Crimes of the South African Police Service


Police station turned gun-shop
August 20 2009 at 06:13am

 Aubrey Tshamana, a clerk at Alexandra police station, appears in court.

A clerk working inside the Alexandra police station has been arrested for selling high-calibre R-5 rifles and handguns from police safes to the criminal underworld.
Detectives from the Joburg Organised Crime Unit are investigating whether the weapons sold were used by syndicates in the recent spate of violent robberies at shopping malls.
The administrative clerk from the station's logistics unit may have sold as many as six R-5 rifles and 16 handguns that should have been used by officers at his station and the Sandton police station.
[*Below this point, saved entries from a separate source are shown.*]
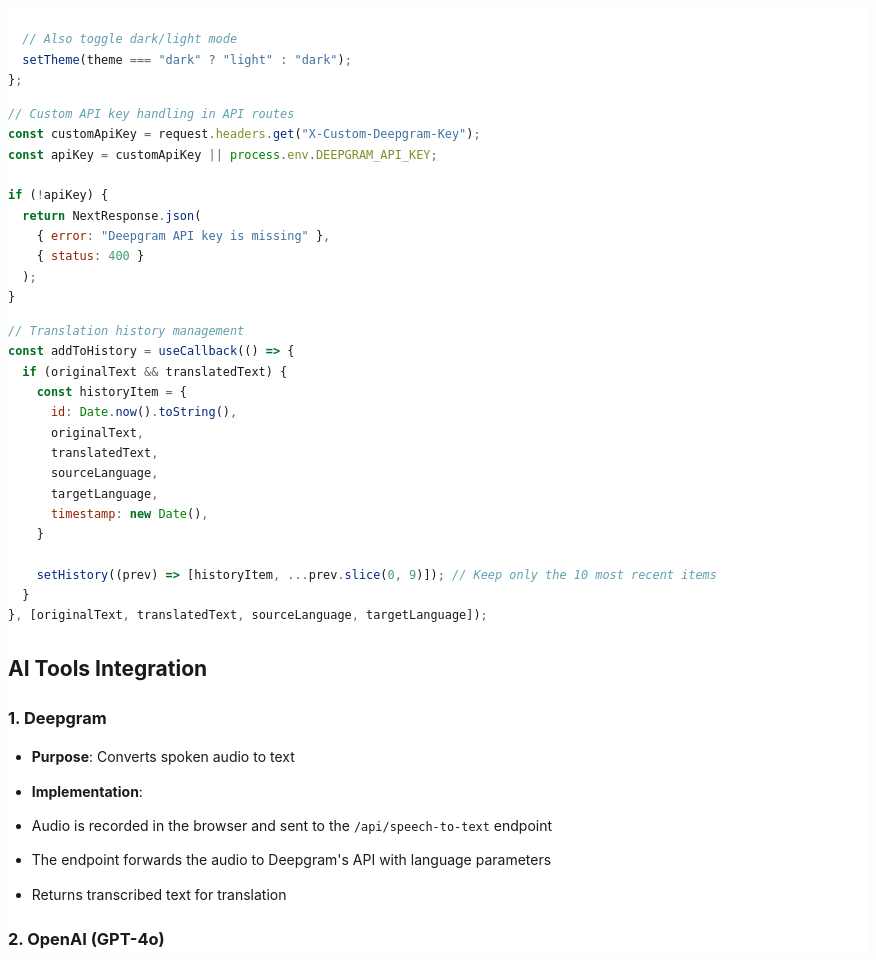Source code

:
 ```javascript
  
  // Also toggle dark/light mode
  setTheme(theme === "dark" ? "light" : "dark");
};
```

```javascript
// Custom API key handling in API routes
const customApiKey = request.headers.get("X-Custom-Deepgram-Key");
const apiKey = customApiKey || process.env.DEEPGRAM_API_KEY;

if (!apiKey) {
  return NextResponse.json(
    { error: "Deepgram API key is missing" },
    { status: 400 }
  );
}
```

```javascript
// Translation history management
const addToHistory = useCallback(() => {
  if (originalText && translatedText) {
    const historyItem = {
      id: Date.now().toString(),
      originalText,
      translatedText,
      sourceLanguage,
      targetLanguage,
      timestamp: new Date(),
    }
    
    setHistory((prev) => [historyItem, ...prev.slice(0, 9)]); // Keep only the 10 most recent items
  }
}, [originalText, translatedText, sourceLanguage, targetLanguage]);
```

## AI Tools Integration

### 1. Deepgram

- **Purpose**: Converts spoken audio to text
- **Implementation**:

- Audio is recorded in the browser and sent to the `/api/speech-to-text` endpoint
- The endpoint forwards the audio to Deepgram's API with language parameters
- Returns transcribed text for translation





### 2. OpenAI (GPT-4o)
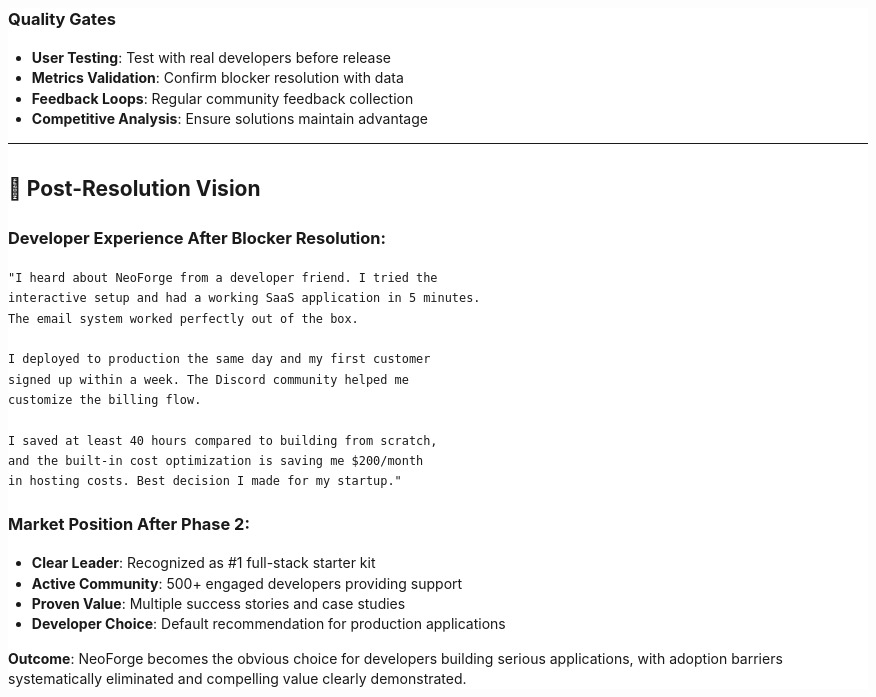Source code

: ### **Quality Gates**
- **User Testing**: Test with real developers before release
- **Metrics Validation**: Confirm blocker resolution with data
- **Feedback Loops**: Regular community feedback collection
- **Competitive Analysis**: Ensure solutions maintain advantage

---

## 🎯 Post-Resolution Vision

### **Developer Experience After Blocker Resolution:**

```markdown
"I heard about NeoForge from a developer friend. I tried the 
interactive setup and had a working SaaS application in 5 minutes. 
The email system worked perfectly out of the box. 

I deployed to production the same day and my first customer 
signed up within a week. The Discord community helped me 
customize the billing flow. 

I saved at least 40 hours compared to building from scratch, 
and the built-in cost optimization is saving me $200/month 
in hosting costs. Best decision I made for my startup."
```

### **Market Position After Phase 2:**
- **Clear Leader**: Recognized as #1 full-stack starter kit
- **Active Community**: 500+ engaged developers providing support
- **Proven Value**: Multiple success stories and case studies
- **Developer Choice**: Default recommendation for production applications

**Outcome**: NeoForge becomes the obvious choice for developers building serious applications, with adoption barriers systematically eliminated and compelling value clearly demonstrated.
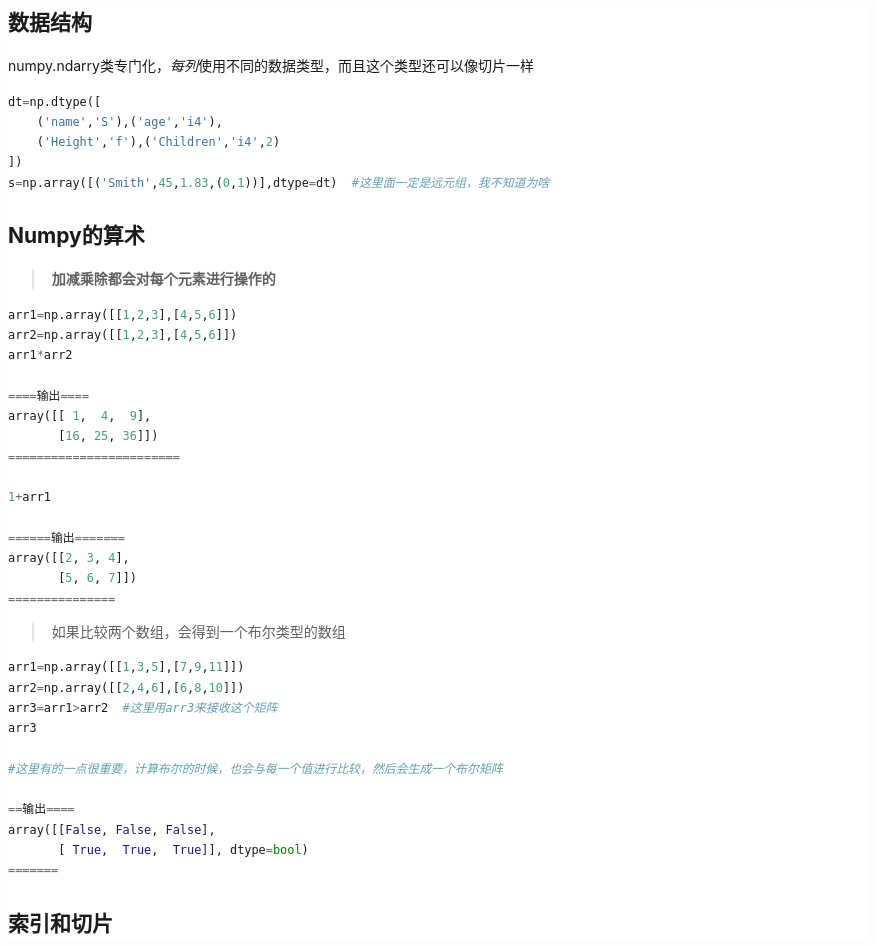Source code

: ## 数据结构

numpy.ndarry类专门化，*每列*使用不同的数据类型，而且这个类型还可以像切片一样

```python
dt=np.dtype([
    ('name','S'),('age','i4'),
    ('Height','f'),('Children','i4',2)
])
s=np.array([('Smith',45,1.83,(0,1))],dtype=dt)	#这里面一定是远元组，我不知道为啥
```



## Numpy的算术

> ​	**加减乘除都会对每个元素进行操作的**

```python
arr1=np.array([[1,2,3],[4,5,6]])
arr2=np.array([[1,2,3],[4,5,6]])
arr1*arr2

====输出====
array([[ 1,  4,  9],
       [16, 25, 36]])
========================

1+arr1

======输出=======
array([[2, 3, 4],
       [5, 6, 7]])
===============
```

> ​	如果比较两个数组，会得到一个布尔类型的数组

```python
arr1=np.array([[1,3,5],[7,9,11]])
arr2=np.array([[2,4,6],[6,8,10]])
arr3=arr1>arr2	#这里用arr3来接收这个矩阵
arr3

#这里有的一点很重要，计算布尔的时候，也会与每一个值进行比较，然后会生成一个布尔矩阵

==输出====
array([[False, False, False],
       [ True,  True,  True]], dtype=bool)
=======
```

## 索引和切片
Police sources close to the investigation say the guns have not been recovered and may have been sold for as little as R3 500 for a rifle and R1 000 for a handgun.
A police weapons expert said this was roughly one-third of their worth.
It's suspected the sales could have been going on since March.
"We're fighting these guys on the streets and our own is arming them," one angry police officer from an affected station said on Thursday.
A lot of questions about how the weapons were allowed to vanish from the safes, and why it took several months before the crime was spotted, now need answering.
Aubrey Tshamana was arrested on Monday after it was discovered that the weapons were missing.
The 26-year-old appeared in the Alexandra Magistrate's Court (previously Wynberg Magistrate's Court), where State prosecutor Adele Barnard charged him with theft and possession of unlicensed firearms.
His case was postponed to the week after next and he will be kept at high-risk holding cells.
During questioning, he allegedly gave police several leads that led to two further arrests.
The pair, who are civilians, were likely to appear in court today. They are suspected of either buying the weapons or helping to sell them.
When asked why police had brought the docket to court after 11am, an unidentified police officer from the Organised Crime Unit - who escorted Tshamana - said the delay was because he was ordered to report first at the police's provincial head office.
"It's a massive thing," he told the court.
Magistrate Renier Boshoff then said: "He can probably tell you who he sold the guns to. He can probably solve a few cases if you investigate properly."
A police source at the Alexandra police station said Tshamana worked in the logistics department, which sources and distributes firearms, vehicles and other equipment. He allegedly managed to order weapons from the Sandton police station for the purpose of selling them.
"He had access," the source said. "And that's why he managed to get away with it."
Tshamana is a civilian working at the police station. He has allegedly been there for more than five years.
Detectives are trying to trace the recipients of the weapons in an attempt to get them back. If their efforts to link the weapons to armed robberies at malls pay off, they could be in a position to charge Tshamana with much more serious crimes.